After the 1979 Islamic Revolution, families were strongly encouraged to contribute to a baby boom demanded by leader Ayatollah Ruhollah Khomeini, who wanted fast population growth to contribute to a "20 million member army" in support of the ruling theocracy. In 1986, toward the end of the eight-year war with Iraq, census figures show the population's growth rate reached 3.9 percent -- among the highest in the world at the time and in line with Persian traditions that favor big families.
But the leadership just as quickly hit the brakes in the 1990s, fearing a galloping population could overwhelm the economy. Iran became a regional leader in family-planning options, including offering free or subsidized condoms and other contraceptives, and issuing religious edicts in favor of vasectomies. One clinic in Tehran promoted its vasectomy services in huge letters atop a water tower.
Banners at public health care centers urged smaller families as a path to a better life. By 2011, the most recent period for which figures are available, Iran's population growth had fallen to one of the lowest in region -- 1.3 percent.
The official policy changes began in 2005 after the election of President Mahmoud Ahmadinejad, who called the birth control measures ungodly and a Western import. In 2009, he unveiled proposals for each new baby to receive $950 in a government bank account and then get $95 every year until reaching 18.
On Wednesday, Khamenei said contraceptive policy made sense 20 years ago, "but its continuation in later years was wrong."
"Scientific and experts studies show that we will face population aging and reduction (in population) if the birth-control policy continues," said Khamenei a day after the Statistical Center of Iran said the country's population had reached more than 75.1 million -- more than double its 33.7 million in 1976.

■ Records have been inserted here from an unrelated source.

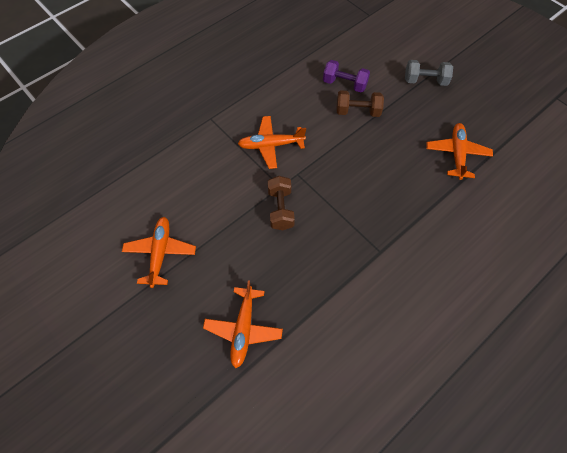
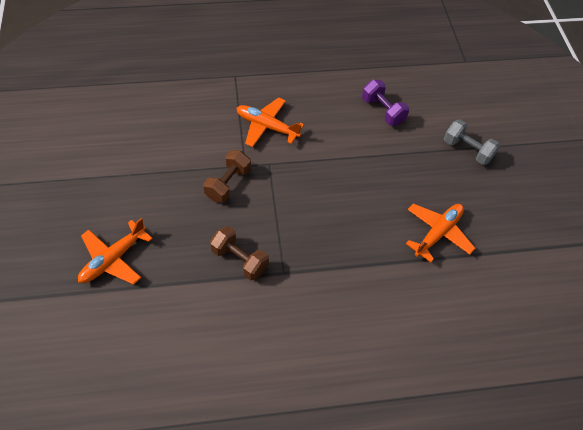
camera: 30 degrees right, 5 degrees down
orange plane [122,217,196,288] -> none
brown dumbbell [336,90,384,117] -> brown dumbbell moved to [210,226,269,280]

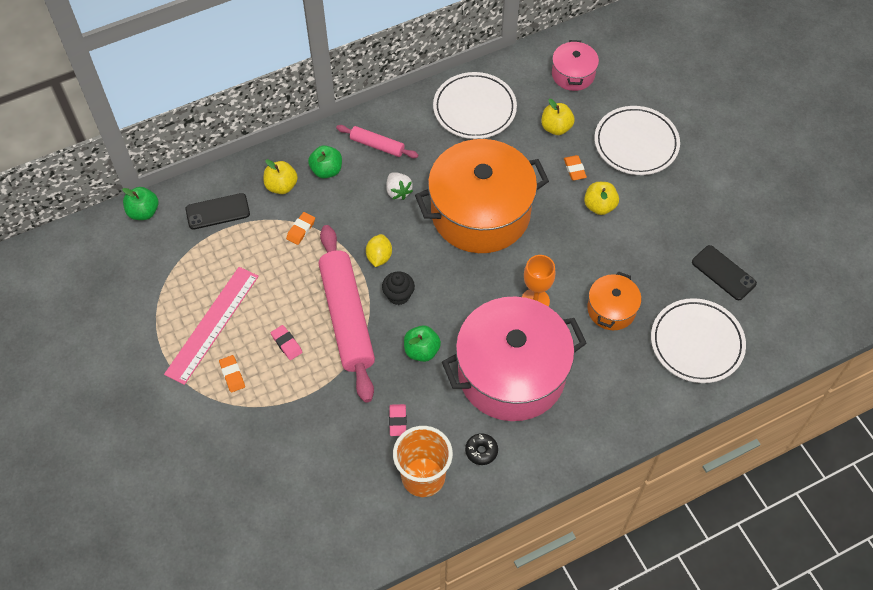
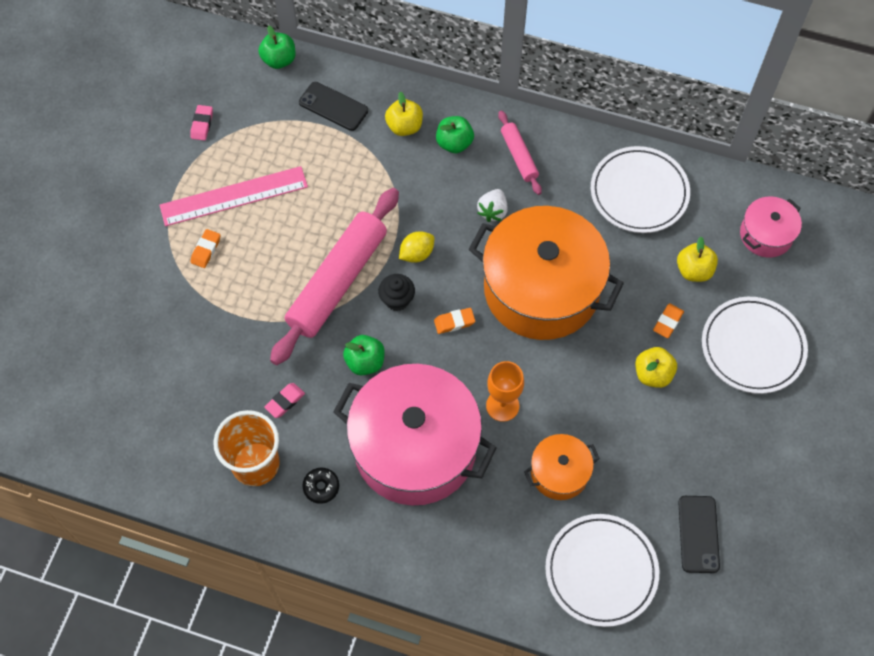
camera: 45 degrees right, 5 degrees up
pink eraser [271,325,302,360] -> pink eraser moved to [190,105,213,141]
orange eraser [286,212,315,245] -> orange eraser moved to [434,308,475,334]

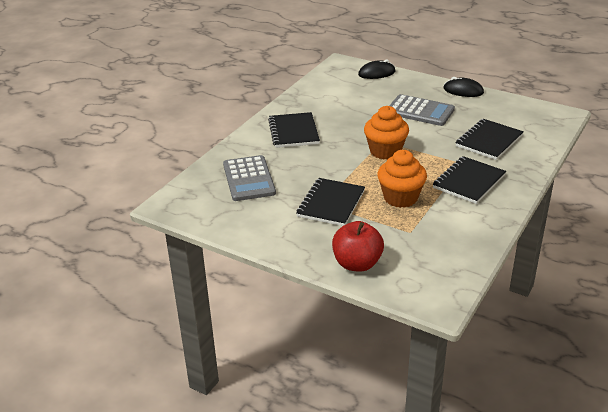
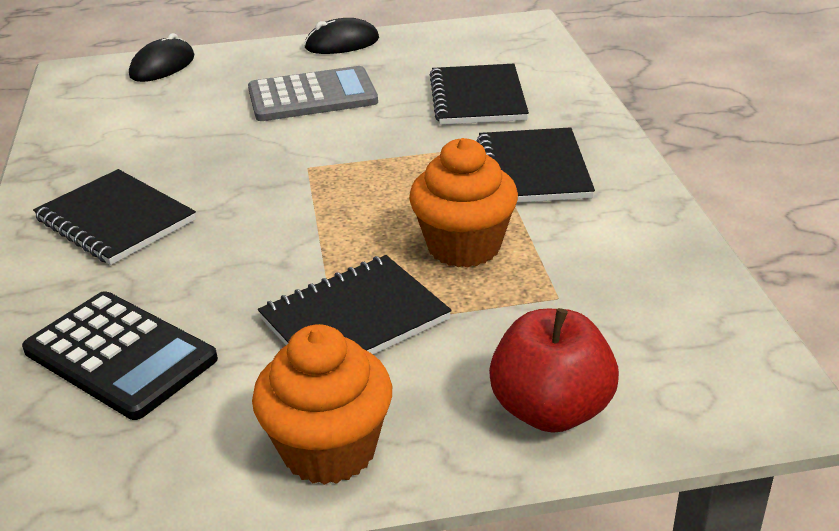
camera: 40 degrees left, 0 degrees up
grey calculator [223,155,276,201] -> black calculator [22,291,218,420]
black notebook [296,178,365,226] -> black notebook turned 75 degrees clockwise [258,255,452,355]
orange cupcake [364,106,409,160] -> orange cupcake moved to [252,324,392,485]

Ali Reza Mesdaghinia, the deputy health minister, told the semiofficial Fars news agency on Sunday that population control programs "belonged to the past."
"There is no plan to keep number of the children at one or two. Families should decide about it by themselves," said Mesdaghinia. "In our culture, having a large number of children has been a tradition. In the past families had five or six children. ... The culture still exists in the rural areas. We should go back to our genuine culture."
Lawmaker Moayed Hoseini said on the parliament's website that some 100 lawmakers have signed a bill aimed at canceling the pro-family planning laws from the early 1990s.
A midwife, Fatemeh Iranmanesh, said the number of pregnancies climbed in rural areas after Ahmadinejad's promise for greater aid to families. "Sometime a pregnant mother comes to me with her last infant still breast-feeding," she said.